= Jack Klaff =

South African actor, academic, writer

Jack Klaff is a South African-born actor, writer and academic. He attended the Bristol Old Vic Theatre School. He has held professorships at Princeton University and Starlab.

Among his early screen roles were those in Star Wars Episode IV: A New Hope (1977) as Red Four and For Your Eyes Only (1981) as Apostis. He also appeared in the 1984-87 BBC radio comedy series Delve Special alongside Stephen Fry.

==Filmography==

| Year | Title | Role | Notes |
|---|---|---|---|
| 1976 | Space: 1999 | Launch Pad Security Guard | 3 episodes |
| 1977 | Star Wars Episode IV: A New Hope | John D. Branon (Red Four) |  |
| 1981 | For Your Eyes Only | Apostis |  |
| 1982 | The Hunchback of Notre Dame | Officer | TV movie |
| 1985 | King David | Jonathan |  |
| 1987 | Vanity Fair | Rawdon Crawley | TV miniseries |
| 1990 | 1871 | Cluseret |  |
| 1991 | The Case-Book of Sherlock Holmes | The Hon. Philip Green | The Disappearance of Lady Frances Carfax |
| 1991 | Chernobyl: The Final Warning | Dr Pieter Claasen | TV movie |
| 1991 | Red Dwarf | Abraham Lincoln | 1 episode |
| 1995 | Ghosts | Trevor | 1 episode |
| 1998 | Cadfael | Lord Eudo Blount | The Potter's Field |
| 2004 | Hotet | McBready |  |
| 2009 | Elemental Storage | Professor Phillip Hargrave |  |

Jack Klaff appeared in Midsomer Murders, season 8, episode 2, as Freddie Bonavita.

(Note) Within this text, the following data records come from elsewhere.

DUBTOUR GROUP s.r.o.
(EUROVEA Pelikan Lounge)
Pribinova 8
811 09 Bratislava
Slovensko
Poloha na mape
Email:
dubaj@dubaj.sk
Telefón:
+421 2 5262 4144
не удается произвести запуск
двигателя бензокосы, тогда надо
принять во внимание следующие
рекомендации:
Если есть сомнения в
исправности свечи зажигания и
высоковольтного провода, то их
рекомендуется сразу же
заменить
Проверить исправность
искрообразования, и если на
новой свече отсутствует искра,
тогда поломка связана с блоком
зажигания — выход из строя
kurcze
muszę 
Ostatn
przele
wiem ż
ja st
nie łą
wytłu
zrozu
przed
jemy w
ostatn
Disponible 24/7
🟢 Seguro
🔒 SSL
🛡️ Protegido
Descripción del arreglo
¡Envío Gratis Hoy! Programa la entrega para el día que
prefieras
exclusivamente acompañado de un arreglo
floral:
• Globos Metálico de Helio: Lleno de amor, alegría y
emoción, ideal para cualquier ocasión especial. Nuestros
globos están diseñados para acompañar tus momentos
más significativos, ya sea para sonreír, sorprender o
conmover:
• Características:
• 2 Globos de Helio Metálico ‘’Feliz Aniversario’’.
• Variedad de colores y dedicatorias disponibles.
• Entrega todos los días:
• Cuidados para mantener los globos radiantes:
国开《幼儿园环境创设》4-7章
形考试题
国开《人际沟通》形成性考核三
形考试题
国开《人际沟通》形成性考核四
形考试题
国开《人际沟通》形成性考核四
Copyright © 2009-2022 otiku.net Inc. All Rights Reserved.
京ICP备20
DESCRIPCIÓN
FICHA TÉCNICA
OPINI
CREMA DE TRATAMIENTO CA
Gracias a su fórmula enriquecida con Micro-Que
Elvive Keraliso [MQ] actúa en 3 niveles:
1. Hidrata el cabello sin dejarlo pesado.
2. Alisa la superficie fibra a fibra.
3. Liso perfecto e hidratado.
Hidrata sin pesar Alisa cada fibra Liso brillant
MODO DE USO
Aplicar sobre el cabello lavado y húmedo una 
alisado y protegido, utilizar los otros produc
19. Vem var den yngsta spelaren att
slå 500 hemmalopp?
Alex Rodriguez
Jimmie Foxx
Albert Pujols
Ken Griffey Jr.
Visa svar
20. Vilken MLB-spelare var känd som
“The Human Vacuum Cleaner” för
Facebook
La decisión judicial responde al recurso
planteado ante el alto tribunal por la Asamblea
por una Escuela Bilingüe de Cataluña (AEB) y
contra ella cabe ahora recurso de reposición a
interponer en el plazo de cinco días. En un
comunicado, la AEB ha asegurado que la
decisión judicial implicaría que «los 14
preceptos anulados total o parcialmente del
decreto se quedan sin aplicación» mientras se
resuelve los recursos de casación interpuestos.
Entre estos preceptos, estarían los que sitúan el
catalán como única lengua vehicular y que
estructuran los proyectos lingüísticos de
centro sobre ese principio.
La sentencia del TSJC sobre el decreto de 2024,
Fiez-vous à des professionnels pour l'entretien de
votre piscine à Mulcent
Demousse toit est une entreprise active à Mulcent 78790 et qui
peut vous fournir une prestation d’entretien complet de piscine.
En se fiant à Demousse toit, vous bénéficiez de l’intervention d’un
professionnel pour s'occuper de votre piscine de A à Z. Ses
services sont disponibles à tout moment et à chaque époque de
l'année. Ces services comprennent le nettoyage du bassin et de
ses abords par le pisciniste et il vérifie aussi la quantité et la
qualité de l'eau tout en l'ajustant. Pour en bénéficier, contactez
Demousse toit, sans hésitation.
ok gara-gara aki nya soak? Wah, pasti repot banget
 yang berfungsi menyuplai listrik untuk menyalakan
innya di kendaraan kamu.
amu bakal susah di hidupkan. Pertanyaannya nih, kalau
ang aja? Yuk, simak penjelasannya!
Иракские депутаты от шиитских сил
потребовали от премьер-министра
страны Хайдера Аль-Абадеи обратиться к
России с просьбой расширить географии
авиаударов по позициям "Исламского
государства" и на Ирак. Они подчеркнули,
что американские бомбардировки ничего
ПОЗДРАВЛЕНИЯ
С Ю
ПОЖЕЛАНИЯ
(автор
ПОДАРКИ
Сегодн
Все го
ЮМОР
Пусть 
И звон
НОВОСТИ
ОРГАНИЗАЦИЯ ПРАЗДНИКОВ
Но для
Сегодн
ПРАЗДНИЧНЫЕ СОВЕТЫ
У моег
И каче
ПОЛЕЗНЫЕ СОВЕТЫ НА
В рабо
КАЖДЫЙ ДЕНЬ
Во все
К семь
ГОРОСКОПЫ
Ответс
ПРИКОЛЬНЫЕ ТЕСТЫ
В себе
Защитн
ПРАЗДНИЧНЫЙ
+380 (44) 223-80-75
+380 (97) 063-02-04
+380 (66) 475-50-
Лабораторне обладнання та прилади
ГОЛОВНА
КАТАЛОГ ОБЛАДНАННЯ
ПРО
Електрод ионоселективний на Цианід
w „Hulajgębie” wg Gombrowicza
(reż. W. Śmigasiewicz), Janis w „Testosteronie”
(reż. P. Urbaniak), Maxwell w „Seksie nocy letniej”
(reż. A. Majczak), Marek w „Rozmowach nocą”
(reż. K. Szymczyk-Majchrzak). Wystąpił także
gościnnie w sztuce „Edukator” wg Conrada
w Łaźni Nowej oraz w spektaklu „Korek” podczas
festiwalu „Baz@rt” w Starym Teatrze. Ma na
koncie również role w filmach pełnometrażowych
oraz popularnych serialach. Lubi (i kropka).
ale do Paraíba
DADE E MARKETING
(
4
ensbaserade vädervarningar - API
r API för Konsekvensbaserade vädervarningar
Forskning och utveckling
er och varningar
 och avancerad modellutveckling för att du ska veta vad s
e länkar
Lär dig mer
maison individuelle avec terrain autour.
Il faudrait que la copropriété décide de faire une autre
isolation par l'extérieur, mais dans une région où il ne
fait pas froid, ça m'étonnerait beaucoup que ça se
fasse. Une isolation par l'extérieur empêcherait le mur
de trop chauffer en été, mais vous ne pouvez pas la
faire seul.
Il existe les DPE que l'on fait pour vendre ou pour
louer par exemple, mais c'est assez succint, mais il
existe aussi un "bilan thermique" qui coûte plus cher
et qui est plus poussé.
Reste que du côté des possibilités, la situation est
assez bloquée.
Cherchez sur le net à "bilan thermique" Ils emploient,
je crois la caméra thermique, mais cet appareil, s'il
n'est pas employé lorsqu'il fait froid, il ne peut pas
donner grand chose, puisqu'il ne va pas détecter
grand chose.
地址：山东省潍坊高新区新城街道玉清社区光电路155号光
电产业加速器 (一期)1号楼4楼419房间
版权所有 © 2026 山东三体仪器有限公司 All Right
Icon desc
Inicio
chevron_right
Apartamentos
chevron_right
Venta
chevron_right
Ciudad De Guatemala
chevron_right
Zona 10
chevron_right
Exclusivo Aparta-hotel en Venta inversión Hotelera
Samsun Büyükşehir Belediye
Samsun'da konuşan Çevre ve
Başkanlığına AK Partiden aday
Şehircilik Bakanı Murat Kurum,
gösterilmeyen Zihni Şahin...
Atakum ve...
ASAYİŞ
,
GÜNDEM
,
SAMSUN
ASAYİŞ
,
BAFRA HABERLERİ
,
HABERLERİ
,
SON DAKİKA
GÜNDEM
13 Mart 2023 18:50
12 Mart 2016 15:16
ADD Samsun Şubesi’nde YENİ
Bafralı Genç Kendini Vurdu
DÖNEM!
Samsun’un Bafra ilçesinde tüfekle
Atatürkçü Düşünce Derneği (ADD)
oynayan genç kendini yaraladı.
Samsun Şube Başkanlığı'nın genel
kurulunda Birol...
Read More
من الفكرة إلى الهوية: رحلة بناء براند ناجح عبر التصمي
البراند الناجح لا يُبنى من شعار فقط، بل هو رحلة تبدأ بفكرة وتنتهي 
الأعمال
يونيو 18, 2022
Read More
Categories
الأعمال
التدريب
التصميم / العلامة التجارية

In June 2025, at 59E59 Theaters in Manhattan, Klaff appeared in the one-man play, Kafka, which he wrote. "Kafka premiered in 1983 at the Cheltenham Literary Festival to commemorate the centenary of Kafka's birth". It was revived as part of a Jack Klaff Retrospective at the Riverside Studios in London in 1994 and was revived again in 2024, at the Finborough Theatre in London, "for the centenary of Kafka’s death".